Russia believes Syrian President Bashar Al Assad is a popular leader who could win a re-election, Moscow's envoy to the Middle East has said, in an interview promoting a supposed thaw in ties between Syria's once-pariah regime and Arab nations.
“He’s fairly popular, if he wasn’t, the results of the last few years would have been different,” President Vladimir Putin’s envoy to the Middle East, Mikhail Bogdanov, said in an interview with Bloomberg in Moscow this week. “Of course, I think so,” he added, when asked whether the Syrian leader can triumph in the next presidential vote.

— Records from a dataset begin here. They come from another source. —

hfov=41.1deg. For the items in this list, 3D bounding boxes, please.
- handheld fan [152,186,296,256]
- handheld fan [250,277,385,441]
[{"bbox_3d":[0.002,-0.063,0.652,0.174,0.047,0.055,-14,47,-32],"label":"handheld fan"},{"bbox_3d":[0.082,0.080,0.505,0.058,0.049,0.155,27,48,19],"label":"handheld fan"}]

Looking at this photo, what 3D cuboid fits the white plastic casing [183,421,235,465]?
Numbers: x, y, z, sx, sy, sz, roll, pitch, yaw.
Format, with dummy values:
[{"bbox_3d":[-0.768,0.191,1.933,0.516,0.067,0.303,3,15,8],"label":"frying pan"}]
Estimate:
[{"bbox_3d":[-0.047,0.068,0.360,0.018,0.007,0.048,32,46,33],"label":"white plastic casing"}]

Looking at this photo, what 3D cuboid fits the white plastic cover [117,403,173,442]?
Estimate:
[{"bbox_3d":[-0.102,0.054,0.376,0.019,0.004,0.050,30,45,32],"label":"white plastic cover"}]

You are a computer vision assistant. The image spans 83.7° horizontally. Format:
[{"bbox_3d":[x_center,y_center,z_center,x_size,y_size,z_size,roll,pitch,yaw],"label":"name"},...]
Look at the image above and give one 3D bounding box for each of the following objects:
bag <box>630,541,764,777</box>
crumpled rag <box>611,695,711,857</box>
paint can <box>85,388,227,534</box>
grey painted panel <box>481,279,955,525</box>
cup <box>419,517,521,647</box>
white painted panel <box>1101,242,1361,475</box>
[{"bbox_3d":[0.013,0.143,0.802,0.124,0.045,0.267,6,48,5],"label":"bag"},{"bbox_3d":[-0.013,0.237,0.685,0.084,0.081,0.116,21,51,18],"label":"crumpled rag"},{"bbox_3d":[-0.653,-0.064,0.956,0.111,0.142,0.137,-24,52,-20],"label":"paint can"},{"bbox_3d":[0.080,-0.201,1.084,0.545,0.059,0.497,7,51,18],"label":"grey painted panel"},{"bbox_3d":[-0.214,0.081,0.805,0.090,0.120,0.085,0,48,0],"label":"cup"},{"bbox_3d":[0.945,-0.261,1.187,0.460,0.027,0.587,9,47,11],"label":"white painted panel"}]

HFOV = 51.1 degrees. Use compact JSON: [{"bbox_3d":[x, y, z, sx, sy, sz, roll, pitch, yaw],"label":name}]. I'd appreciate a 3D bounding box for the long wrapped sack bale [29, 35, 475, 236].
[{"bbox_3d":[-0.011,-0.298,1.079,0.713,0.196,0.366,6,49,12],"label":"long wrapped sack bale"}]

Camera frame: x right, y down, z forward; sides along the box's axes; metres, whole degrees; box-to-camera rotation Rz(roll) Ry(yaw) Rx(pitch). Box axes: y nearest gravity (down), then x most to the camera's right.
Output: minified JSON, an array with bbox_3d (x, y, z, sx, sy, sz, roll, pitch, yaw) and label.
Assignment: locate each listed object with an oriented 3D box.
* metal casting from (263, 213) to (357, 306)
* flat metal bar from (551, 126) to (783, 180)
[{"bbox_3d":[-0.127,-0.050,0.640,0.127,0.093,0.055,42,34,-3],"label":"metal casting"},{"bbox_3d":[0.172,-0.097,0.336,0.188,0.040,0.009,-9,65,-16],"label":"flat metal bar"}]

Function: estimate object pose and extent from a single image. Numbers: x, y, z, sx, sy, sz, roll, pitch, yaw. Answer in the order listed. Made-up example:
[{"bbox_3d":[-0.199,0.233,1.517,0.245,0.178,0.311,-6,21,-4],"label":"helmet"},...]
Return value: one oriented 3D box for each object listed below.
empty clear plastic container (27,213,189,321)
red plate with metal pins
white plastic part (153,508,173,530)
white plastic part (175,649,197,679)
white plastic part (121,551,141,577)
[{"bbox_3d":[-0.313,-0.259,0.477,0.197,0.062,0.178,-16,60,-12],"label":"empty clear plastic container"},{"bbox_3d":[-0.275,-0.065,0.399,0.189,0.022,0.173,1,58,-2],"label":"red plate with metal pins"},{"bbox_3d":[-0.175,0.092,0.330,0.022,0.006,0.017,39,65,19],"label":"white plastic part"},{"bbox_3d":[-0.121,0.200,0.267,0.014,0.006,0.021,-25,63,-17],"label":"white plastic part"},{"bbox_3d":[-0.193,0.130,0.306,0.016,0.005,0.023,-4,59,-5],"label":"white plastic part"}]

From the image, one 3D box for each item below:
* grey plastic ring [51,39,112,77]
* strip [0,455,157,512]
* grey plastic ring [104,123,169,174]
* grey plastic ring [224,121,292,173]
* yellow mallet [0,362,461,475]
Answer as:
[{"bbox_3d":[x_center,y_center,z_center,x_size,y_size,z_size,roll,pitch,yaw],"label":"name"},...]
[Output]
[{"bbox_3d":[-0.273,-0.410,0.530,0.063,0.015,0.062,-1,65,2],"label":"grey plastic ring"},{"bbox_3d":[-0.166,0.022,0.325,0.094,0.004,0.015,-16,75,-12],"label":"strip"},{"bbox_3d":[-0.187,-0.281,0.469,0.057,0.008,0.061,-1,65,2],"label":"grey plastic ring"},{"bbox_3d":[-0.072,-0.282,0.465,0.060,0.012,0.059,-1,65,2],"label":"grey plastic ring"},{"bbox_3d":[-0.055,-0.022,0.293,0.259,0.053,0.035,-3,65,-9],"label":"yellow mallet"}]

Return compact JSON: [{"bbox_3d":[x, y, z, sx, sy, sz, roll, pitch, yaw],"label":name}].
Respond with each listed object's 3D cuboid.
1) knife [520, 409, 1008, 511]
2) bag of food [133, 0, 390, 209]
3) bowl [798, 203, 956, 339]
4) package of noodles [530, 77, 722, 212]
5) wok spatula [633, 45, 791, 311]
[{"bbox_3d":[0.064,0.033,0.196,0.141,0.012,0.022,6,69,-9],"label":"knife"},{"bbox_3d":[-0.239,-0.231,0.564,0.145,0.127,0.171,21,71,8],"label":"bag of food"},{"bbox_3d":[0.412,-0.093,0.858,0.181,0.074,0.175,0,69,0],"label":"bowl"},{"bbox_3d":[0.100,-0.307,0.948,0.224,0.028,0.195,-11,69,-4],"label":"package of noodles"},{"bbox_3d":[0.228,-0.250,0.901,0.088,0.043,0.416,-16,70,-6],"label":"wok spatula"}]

The interview highlighted efforts by Moscow to rehabilitate Assad and facilitate his return to the world stage. Assad has become a global pariah for his conduct during the civil war but has remained Russia's key ally in the Middle East. His regime's survival, now all but assured, is attributable largely to Russian and Iranian military and economic support.
Work is scheduled to start early next year on a new constitution for Syria ahead of UN-supervised elections. Assad won a 2014 presidential election in which voting did not take place in rebel-held areas and was boycotted by opposition groups. After almost seven years of civil war, the Syrian government is stepping up control of the country, with the planned withdrawal of US forces expected to hand back a key oil-rich region to the central authorities.
Russia expects the Arab League, which suspended Syria’s membership in 2011, to readmit the country, said Mr Bogdanov, who is also deputy foreign minister.
“Many Arab countries have understood that this decision wasn’t thought through and even counterproductive,” he said. “It’s very important for the Syrians and Arabs to re-establish ties.”
Sudanese President Omar Al Bashir last week made the first visit by an Arab leader to Damascus since the revolt against Assad's rule began in 2011, traveling on a Russian plane, Mr Bogdanov said. That trip followed a friendly greeting between the foreign ministers of Syria and Bahrain at the United Nations in New York in September.
In October, Assad told a little-known Kuwait newspaper that he had reached a "major understanding" with Arab states following years of hostility over his killing of civilians during the civil war. His interview with Al Shahed was his first with a Gulf publication since the Syrian war began in 2011.
Turkey, which for years has demanded Assad’s ouster, said earlier this month it would consider working with the Syrian leader if he won a democratic vote.
“These are very important developments and we welcome them,” said Mr Bogdanov.
The senior Russian diplomat downplayed concerns about the growing role of Iran in Syria, saying that Iranian-backed forces would leave the country once the government re-establishes full control of all territory.
“If Syrian sovereignty and territorial unity is re-established then there will be no reason for them to be there,” he said, referring to pro-Iran militias and Iranian military forces.
Russia is also ready to mediate between Damascus and the Syrian Kurds in the northeast who have been under US protection, to allow for the return of Syrian government troops and the eventual withdrawal of Turkish forces, Mr Bogdanov said.